16.7.2 Multiplicity in systematic reviews

Adjustments for multiple tests are not routinely used in systematic reviews, and we do not recommend their use in general. Nevertheless, issues of multiplicity apply just as much to systematic reviews as to other types of research. Review authors should remember that in a Cochrane review the emphasis should generally be on estimating intervention effects rather than testing for them. However, the general problem of multiple comparisons affects interval estimation just as much as hypothesis testing (Chen 2005, Bender 2008).

Some additional problems associated with multiplicity occur in systematic reviews. For instance, when the results of a study are presented, it is not always possible to know how many tests or analyses were done. It is likely that in some studies interesting findings were selected for presentation or publication in relation to statistical significance, and other ‘uninteresting’ findings omitted, leading to misleading results and spurious conclusions. Such selective reporting is discussed in more detail in Chapter 8 (Section 8.14).

Adequate planning of the statistical testing of hypotheses (including any adjustments for multiple testing) should ideally be done at the design stage. Unfortunately, this can be difficult for systematic reviews when it might not be known, at the outset, which outcomes and which effect measures will be available from the included studies. This makes the a priori planning of multiple test procedures for systematic reviews more difficult or even impossible. Moreover, only some of the multiple comparison procedures developed for single studies can be used in meta-analyses of summary data. More research is required to develop adequate multiple comparison procedures for use in systematic reviews (Bender 2008).

In summary, there is no simple or completely satisfactory solution to the problem of multiple testing and multiple interval estimation in systematic reviews. However, the following general advice can be offered. More detailed advice can be found elsewhere (Bender 2008).

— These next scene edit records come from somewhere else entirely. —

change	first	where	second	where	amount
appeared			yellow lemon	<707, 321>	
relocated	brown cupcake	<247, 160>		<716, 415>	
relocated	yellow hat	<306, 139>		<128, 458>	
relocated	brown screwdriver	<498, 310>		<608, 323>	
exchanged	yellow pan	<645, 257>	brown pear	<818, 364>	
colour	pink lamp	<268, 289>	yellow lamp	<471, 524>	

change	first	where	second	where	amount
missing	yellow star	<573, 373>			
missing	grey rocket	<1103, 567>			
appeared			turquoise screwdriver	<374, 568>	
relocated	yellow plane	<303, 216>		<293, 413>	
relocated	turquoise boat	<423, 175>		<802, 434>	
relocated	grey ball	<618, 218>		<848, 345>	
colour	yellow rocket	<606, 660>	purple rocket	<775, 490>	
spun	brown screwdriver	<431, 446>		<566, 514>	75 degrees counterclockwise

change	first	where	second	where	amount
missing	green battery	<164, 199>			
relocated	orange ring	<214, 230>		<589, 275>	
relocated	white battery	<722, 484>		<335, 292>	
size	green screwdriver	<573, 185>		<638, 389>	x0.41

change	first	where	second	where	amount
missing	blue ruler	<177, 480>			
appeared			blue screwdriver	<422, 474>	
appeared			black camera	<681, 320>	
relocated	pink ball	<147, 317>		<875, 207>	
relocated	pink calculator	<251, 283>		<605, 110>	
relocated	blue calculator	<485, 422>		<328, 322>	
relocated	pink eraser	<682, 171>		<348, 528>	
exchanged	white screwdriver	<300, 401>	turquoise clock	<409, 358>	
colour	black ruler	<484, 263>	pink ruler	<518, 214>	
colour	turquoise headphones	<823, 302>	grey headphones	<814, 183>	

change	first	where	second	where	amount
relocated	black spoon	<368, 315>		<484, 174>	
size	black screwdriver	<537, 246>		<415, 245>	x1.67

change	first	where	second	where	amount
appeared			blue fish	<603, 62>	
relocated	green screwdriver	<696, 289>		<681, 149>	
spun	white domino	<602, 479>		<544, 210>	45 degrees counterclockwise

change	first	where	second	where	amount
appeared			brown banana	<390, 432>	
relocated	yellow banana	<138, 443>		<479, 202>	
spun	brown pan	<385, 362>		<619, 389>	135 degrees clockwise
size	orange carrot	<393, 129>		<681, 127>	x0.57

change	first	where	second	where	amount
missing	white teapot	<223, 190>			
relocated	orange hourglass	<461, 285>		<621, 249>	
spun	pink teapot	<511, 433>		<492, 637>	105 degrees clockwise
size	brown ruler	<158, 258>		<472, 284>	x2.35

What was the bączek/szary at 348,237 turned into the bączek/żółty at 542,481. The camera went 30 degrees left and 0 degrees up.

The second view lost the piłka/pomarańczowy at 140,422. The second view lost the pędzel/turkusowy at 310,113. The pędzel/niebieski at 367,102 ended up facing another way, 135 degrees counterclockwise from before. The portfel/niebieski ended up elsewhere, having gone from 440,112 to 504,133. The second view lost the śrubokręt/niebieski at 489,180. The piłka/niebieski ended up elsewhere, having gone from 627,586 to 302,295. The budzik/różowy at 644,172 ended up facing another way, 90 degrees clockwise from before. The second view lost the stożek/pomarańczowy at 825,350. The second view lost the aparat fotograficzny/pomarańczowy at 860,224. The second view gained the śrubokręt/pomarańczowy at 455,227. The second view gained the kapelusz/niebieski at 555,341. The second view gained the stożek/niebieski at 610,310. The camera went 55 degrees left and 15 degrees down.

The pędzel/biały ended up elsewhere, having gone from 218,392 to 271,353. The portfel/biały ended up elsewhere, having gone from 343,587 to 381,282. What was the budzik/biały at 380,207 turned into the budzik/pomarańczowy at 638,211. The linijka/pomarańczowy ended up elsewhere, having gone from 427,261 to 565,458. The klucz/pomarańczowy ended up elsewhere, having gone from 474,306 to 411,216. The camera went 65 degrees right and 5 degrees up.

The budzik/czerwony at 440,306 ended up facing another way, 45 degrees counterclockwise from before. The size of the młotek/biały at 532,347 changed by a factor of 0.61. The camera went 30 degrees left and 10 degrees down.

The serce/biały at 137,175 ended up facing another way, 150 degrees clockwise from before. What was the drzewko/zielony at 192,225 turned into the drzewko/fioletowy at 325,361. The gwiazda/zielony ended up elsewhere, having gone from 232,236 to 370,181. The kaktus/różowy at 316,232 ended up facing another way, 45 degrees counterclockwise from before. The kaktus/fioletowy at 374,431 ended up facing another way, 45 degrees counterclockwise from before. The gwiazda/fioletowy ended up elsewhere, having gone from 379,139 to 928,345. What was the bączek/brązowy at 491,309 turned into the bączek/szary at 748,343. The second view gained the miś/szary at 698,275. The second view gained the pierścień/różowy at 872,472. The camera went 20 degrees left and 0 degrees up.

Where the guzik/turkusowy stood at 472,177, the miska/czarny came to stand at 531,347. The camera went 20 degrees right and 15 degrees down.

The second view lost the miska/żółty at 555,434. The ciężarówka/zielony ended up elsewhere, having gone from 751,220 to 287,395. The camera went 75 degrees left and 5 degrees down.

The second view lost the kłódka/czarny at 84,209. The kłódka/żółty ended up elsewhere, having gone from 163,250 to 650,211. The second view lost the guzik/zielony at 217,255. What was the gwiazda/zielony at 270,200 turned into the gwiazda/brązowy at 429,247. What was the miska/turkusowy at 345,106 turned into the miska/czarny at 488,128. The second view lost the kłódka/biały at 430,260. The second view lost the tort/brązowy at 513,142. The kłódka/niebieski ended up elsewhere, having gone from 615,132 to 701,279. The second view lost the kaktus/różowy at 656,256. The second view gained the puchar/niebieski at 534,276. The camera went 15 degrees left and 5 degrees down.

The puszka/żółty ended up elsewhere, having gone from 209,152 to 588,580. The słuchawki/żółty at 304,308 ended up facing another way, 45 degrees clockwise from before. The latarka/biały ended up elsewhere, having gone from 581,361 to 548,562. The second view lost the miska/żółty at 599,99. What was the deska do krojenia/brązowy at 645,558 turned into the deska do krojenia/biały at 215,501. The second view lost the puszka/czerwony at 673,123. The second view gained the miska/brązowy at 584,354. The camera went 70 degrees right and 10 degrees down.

In the protocol for the review, state which analyses and outcomes are of particular interest (the fewer the better). Outcomes should be classified in advance as primary and secondary outcomes, and main outcomes to appear in the ‘Summary of findings’ table should be pre-specified. If there is a clear key hypothesis, which could be tested by means of multiple significance tests, performing an adequate adjustment for multiple testing will lead to stronger confidence in any conclusions that are drawn.
Although it is recommended that Cochrane reviews should seek to include all outcomes that are likely to be important to users of the review, overall conclusions are more difficult to draw if there are multiple analyses. Bear in mind, when drawing conclusions, that approximately one in 20 independent statistical tests will be statistically significant (at a 5% significance level) due to chance alone when there is no real difference between the groups.
Do not select results for emphasis (e.g. in the abstract) on the basis of a statistically significant P value.
If there is a choice of time-points for an outcome, attempts should be made to present a summary effect over all time-points, or to choose one time-point that is the most appropriate one (although availability of suitable data from all trials may be a problem). Multiple testing of the effect at each of the time-points should be avoided.
Keep subgroup analyses to a minimum and interpret them cautiously.
Interpret cautiously any findings that were not hypothesized in advance, even when they are ‘statistically significant’. Such findings should only be used to generate hypotheses, not to prove them.